» **EXERCÍCIOS PROPOSTOS**:
(1) Pode reescrever o trecho da entrevista sobre “Bleed Out” que vai de “O que você espera” até “a mesma coisa.”, trocando “álbum” por “disco”?
(2) Como seguiria a entrevista sobre “Bleed Out” depois da última frase apresentada? Escreva a continuação.

» **TEXTO DO EXERCÍCIO**:

◇ ◇ ◇

O que você espera que eles tirem de “Bleed Out” em termos de mensagem e experiência musical?

O que eu espero é que o que eu queria, o que queríamos fazer com este álbum. Somos contadores de histórias e trazemos notícias, inspirados por coisas que acontecem ao nosso redor, inspirados por nossas próprias vidas. Muitas coisas. Mas, especialmente quando falamos sobre o Irã ou a Ucrânia, é importante para nós que as pessoas percebam que uma notícia de jornal é esquecida no dia seguinte e a vida continua, o que é natural. Eu também faço a mesma coisa.

Mas, se realmente queremos mudar as coisas e apoiar certas pessoas em determinados países, precisamos continuar falando sobre isso e trazendo essas questões à tona. Ao escrever músicas sobre isso, espero que as pessoas comecem a pensar um pouco mais sobre esses assuntos e talvez façam algo, como uma doação ou até mesmo conversar com amigos sobre os mesmos tópicos, para manter esses temas vivos, porque as pessoas nesses países não se sentirão tão sozinhas. Precisamos nos apoiar mutuamente nessa direção, acredito. E não apenas um pouco. Precisamos nos apoiar de verdade e, juntos, podemos fazer essa mudança. Às vezes, eles também precisam de ajuda externa.

◇ ◇ ◇

» **MATERIAL FORNECIDO**:

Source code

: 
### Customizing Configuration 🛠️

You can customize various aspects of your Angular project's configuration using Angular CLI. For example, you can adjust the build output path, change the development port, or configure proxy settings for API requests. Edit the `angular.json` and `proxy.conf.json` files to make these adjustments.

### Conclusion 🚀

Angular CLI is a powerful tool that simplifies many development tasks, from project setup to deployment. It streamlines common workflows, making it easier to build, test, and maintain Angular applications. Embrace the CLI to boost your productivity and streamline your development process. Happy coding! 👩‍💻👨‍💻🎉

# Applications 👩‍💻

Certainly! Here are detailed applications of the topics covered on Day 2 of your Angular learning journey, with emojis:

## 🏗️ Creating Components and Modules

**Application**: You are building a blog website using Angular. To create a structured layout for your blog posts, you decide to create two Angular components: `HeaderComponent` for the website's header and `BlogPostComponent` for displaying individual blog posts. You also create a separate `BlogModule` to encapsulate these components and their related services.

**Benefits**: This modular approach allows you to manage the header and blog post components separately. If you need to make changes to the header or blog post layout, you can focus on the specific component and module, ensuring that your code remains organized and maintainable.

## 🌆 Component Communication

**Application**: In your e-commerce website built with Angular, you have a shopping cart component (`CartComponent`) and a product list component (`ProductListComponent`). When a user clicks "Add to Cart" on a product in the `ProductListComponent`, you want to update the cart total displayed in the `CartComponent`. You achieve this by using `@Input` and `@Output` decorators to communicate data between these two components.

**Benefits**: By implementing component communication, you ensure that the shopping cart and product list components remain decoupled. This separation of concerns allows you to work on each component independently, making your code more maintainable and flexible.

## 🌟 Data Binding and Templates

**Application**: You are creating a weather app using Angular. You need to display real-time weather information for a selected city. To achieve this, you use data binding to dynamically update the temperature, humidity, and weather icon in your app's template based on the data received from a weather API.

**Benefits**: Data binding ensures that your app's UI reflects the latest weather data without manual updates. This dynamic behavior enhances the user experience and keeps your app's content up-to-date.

◇ ◇ ◇

» **RESPOSTAS POR TAREFA**:
(1)
O que você espera que eles tirem de “Bleed Out” em termos de mensagem e experiência musical?

O que eu espero é que o que eu queria, o que queríamos fazer com este disco. Somos contadores de histórias e trazemos notícias, inspirados por coisas que acontecem ao nosso redor, inspirados por nossas próprias vidas. Muitas coisas. Mas, especialmente quando falamos sobre o Irã ou a Ucrânia, é importante para nós que as pessoas percebam que uma notícia de jornal é esquecida no dia seguinte e a vida continua, o que é natural. Eu também faço a mesma coisa.

(2)
O videoclipe de “A Fool’s Parade” foi gravado nas ruas de Kiev. Como foi a experiência de filmar em marcos importantes da cidade durante um momento tão delicado para a Ucrânia?

Eu não pude ir de avião porque não havia voos comerciais. Então, fomos até a Polônia de avião e depois pegamos um trem noturno para Kiev. Foi uma longa jornada para chegar lá. E, quando chegamos, nos deram imediatamente a orientação para baixar o aplicativo de alertas de bombardeios em nossos telefones e configurá-lo para a região em que estávamos. Assim, toda vez que havia um alerta, podíamos chegar a um abrigo com segurança.

Essas coisas são um pouco estranhas quando você vem do Ocidente, onde leva uma vida normal. Você imediatamente se dá conta de que está em um país diferente, que está em guerra. Tivemos que buscar abrigo algumas vezes enquanto estávamos lá.

Senti muitas emoções ao estar lá: tristeza, mas também admiração pelas pessoas que são tão resilientes e unidas na luta contra os russos. Cada pessoa com quem conversei havia perdido alguém na guerra, mas também todos tinham uma história própria sobre algo que aconteceu com eles. Além disso, todos estão fazendo sua parte, trabalhando voluntariamente e doando dinheiro para o exército. Eles são muito unidos e entendem a necessidade de doar dinheiro, pois sabem que essa é a única maneira de vencer a guerra.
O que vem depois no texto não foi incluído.